Danny Wallace and Jamie Littler: Writing funny books for children
Published on: 18 April 2016 Author: Danny Wallace and Jamie Littler
Writer and illustrator team, Danny Wallace and Jamie Littler, talk about the best way to write funny books.
The pair, who have recently collaborated on Hamish and the Never People, also talk about their funniest books and the best things about writing for children.
What are your top three favourite funny children's books and why?
Danny Wallace: I'd say The Twits by Roald Dahl, which shows just how mean and stinky grown-ups can be - and how funny pointless revenge can be too!
The Astounding Broccoli Boy by Frank Cottrell Boyce, because everyone needs to know what they'd do if they turned green.
And I very much enjoy the Tom Gates books by Liz Pichon for the sheer number of ideas and funny moments in each one.
Jamie Littler: Oh man, that's a tough one! But literally reaching into my brain and picking three riiiight now, I would have to say the Mr. Gum series by Andy Stanton (illustrated by David Tazzyman) would be way up there. It's just so bonkers and off the wall, I think I laughed, often out loud like a loon, on nearly every page.
Another one I love is The Stinky Cheese Man and Other Fairly Stupid Tales, by Jon Scieszka (illustrated by Lane Smith). I LOVED this book as a kid (and an adult, which I am supposedly right now). It smashes every rule about how a bedtime story book should look and be read.
And last, but most certainly not least, is an absolute classic (and a bit of a cheat, as it's not one book but many), the books for children written by Roald Dahl (illustrated by Quentin Blake). They're brilliant, funny, gross and nasty (in a funny way, of course).
What's the best type of joke to write for children?
DW: Well, the temptation is to do lots of toilet humour, but I think that while kids enjoy those jokes, they're smarter than that. So I try and include lots of different types - wordplay, a funny image... and of course a *little* toilet humour. Failing that, make fun of their parents, their teachers, their siblings... and them!
JL: I always thought books had to be happy, frilly and lovely until I read these as a child, and was blown away by the world of dark humour.
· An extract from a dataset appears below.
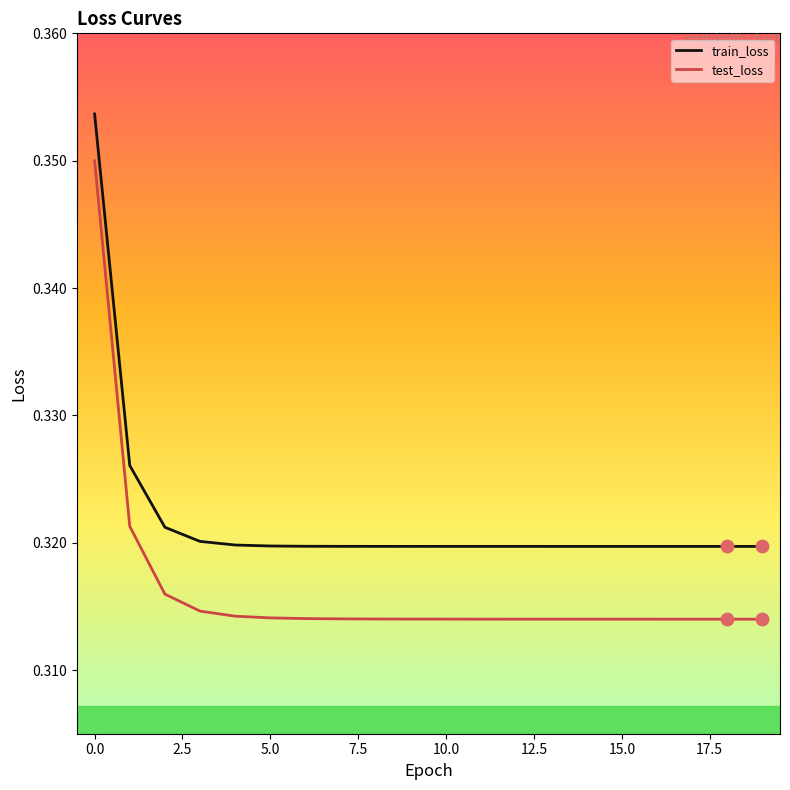

True or false: train_loss and test_loss cross at least once.

False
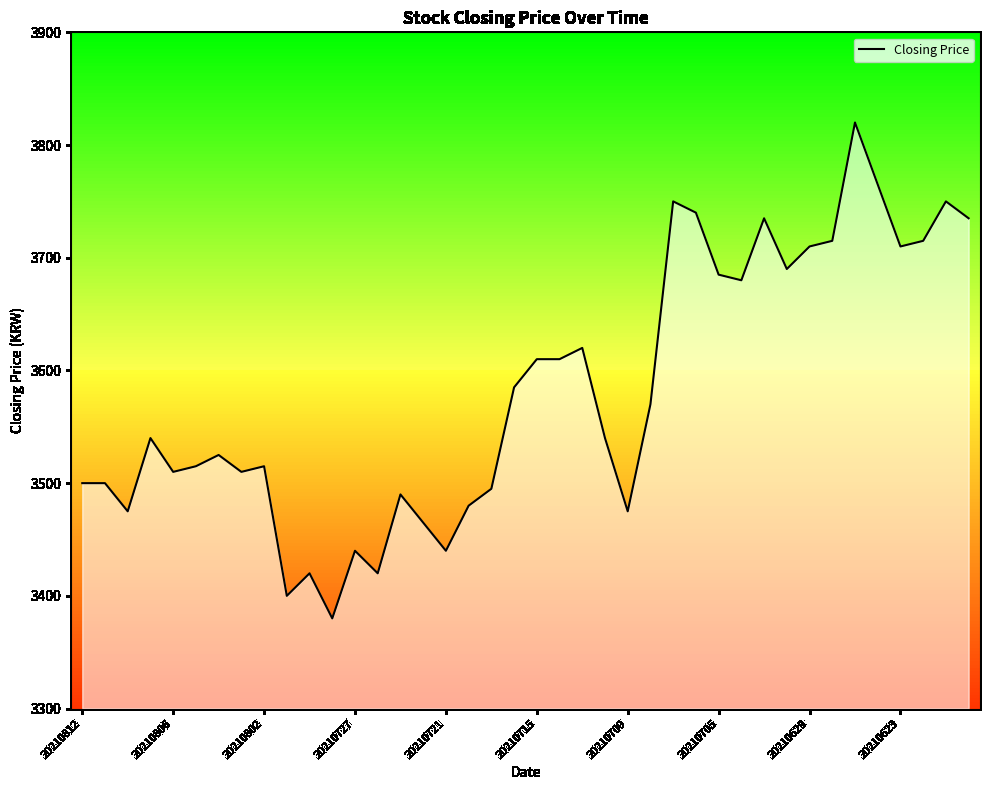

Reading left to right, what are all the values shown in this chart?

3500	3500	3475	3540	3510	3515	3525	3510	3515	3400	3420	3380	3440	3420	3490	3465	3440	3480	3495	3585	3610	3610	3620	3540	3475	3570	3750	3740	3685	3680	3735	3690	3710	3715	3820	3765	3710	3715	3750	3735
What's the best thing about writing for children?
DW: The best thing is probably imagining them reading it. You need a strong hook - some big concept they can get lost in - and then to people it with characters they'll find silly, endearing or entertaining.
The next best thing is the reaction you get from them if they're into it. They want the next story immediately, and they'll start pitching you ideas for what it should be the second they meet you. I love that.
JL: The best type of joke to draw is one that is, in my opinion, one that is very visual. Hence why I'm drawing it! A crazy, funny expression on a character, something that just looks bizarre (like a poodle riding an inflatable camel through a fancy hotel), or a big, silly action scene (like a poodle riding an inflatable camel jousting with an elephant riding a unicycle.).
A good example in Hamish and the Never People is, at some point in the story, the characters have to dress up in disguises. Drawing these disguises and how each of the character's expressions reacts to having to wear them was a lot of fun.
How does writing funny scenes for children compare to writing comedy for adults? Are there things you write differently for children?
DW: I might find myself wording a sentence one way, and then think, 'no - what's the most direct way of getting to the joke?' Kids' books are shorter, and you want to pack the book full of funny scenes, big set-pieces and little moments so that you keep their eyes rolling along the pages until the very end.
And the good thing is, if you've created your world right, you can make almost anything happen. As big or as silly as you like.
JL: That they 'get' the finer things in life, like fun, imagination and silly antics Children don't approach a book with any pretentiousness or pre-conceptions, they just want to enjoy what they're about to read, no matter how far-fetched, unusual and bizarre the book is.
They can be harsh critics, they won't beat around the bush with reviews, they either like something or they don't, and being able to draw for that kind of authentic audience is always a challenge and a pleasure.
Also, I get to wake up in the morning and draw monsters and robots and characters going on adventures for a living, and I can't think of anything I'd rather be doing. Except maybe being a dragon rider, that would be pretty cool.
Describe a slapstick moment from your own life. Have you slipped on a banana skin, and was it really hilarious?
DW: I have never slipped on a banana skin, but a monkey once threw a ball at my head and then pretended he didn't. That was a wonderful moment. In fact, A Monkey Once Threw a Ball At My Head and Pretended He Didn't will be the name of my autobiography one day.
JL: I haven't myself, much to my eternal regret, but I was once on a camping trip with my friends, in deepest Cornwall, and my friend and I were talking about where that banana skin joke had come from, and whether someone had actually ever slipped over on a banana skin.
At that very moment my friend slipped over, right on his backside, on a banana skin. The banana skin had just been sitting there, in the middle of a field. Many people don't believe that story, but it's completely and honestly true. I'm surprised a clown didn't pop out of a bush and throw a pie at my face.